> _Görev_
Kaynak metinde İlkav Başkanı olarak adı geçen kişi kimdir?

> _Kaynak Metin_
Oturum başkanı Halit Çağdaş son olarak sözü İlkav Başkanı Mehmet Pamak’a verdi. Konuşmasına önce Hıristiyanlığın resmi din haline getirilmesi projesinin tartışıldığını anlatarak başlayan Pamak,Türkiye’de bunu gerçekleştirmenin zorluğu ve muhtemel tepkiler dikkate alınarak, var olan din İslam’ın, laik devletin kontrol ve denetimi altına alınıp yönlendirilmesi ve yeni rejim lehine kullanılması projesi DİB kurularak yürürlüğe konduğunu söyledi.Pamak konuşmasına şöyle devam etti:

“Laik Kemalist sistemin en radikal İslam düşmanlığını ortaya koyduğu, “İslami sistem taraftarı” diye pek çok Müslümanın “kellesini kopardığı” ve İslam hakkında Mustafa Kemal’in huzurunda; “İslam’lık devrini yapmış, fayda ve zararlarını ortaya koyarak eskimiş, ömrünü bitirmiş bir şeydir. O müesseseyi ne korumaya ne de yeniden bir aşı yaparak gençleştirmeye niyetimiz yoktur. Zaten böyle bir teşebbüs, kurumuş eski ağaca hayat vermeye çalışmak gibi beyhudedir.” şeklinde İslam’a saldırıların pirim yaptığı bir dönemde bile, İslam’ın sistem tarafından istismarına yönelik ikiyüzlülüklerin sürdürülmesi, Kemalistlerin çıkarcı, oportunist ve ilkesiz olduklarını, şahsiyetli ve dürüst davranmadıklarını ortaya koymaktadır.”

> _Veri Alıntıları_
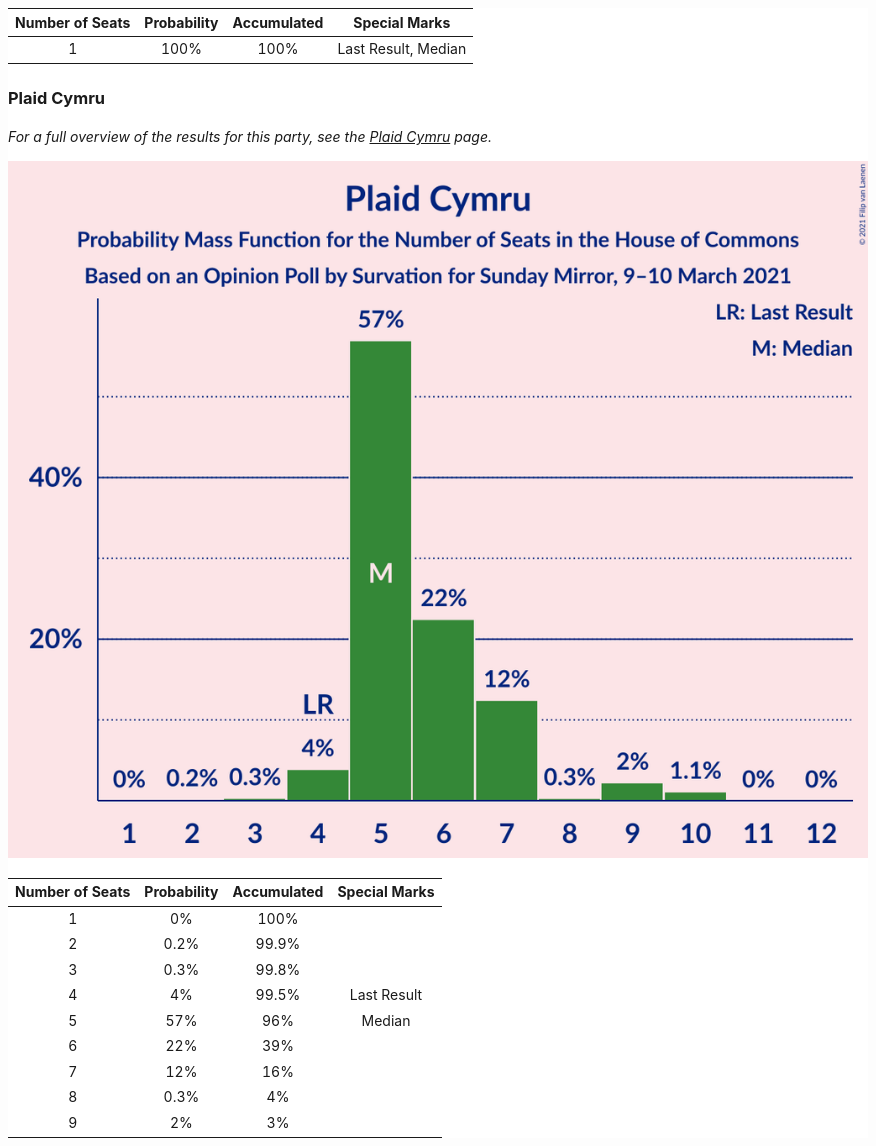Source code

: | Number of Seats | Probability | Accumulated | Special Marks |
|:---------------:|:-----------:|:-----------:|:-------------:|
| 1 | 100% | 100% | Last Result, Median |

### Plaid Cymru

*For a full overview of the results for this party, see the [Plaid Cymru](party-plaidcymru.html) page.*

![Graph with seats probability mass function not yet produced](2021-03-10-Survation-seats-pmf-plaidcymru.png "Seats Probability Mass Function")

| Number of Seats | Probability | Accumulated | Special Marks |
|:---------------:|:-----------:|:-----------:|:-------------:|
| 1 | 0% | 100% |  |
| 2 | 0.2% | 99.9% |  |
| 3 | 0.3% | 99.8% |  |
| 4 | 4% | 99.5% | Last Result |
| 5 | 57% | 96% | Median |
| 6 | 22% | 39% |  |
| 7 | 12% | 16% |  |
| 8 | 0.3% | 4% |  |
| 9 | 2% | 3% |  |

> _Sorunun Yanıtı_
Mehmet Pamak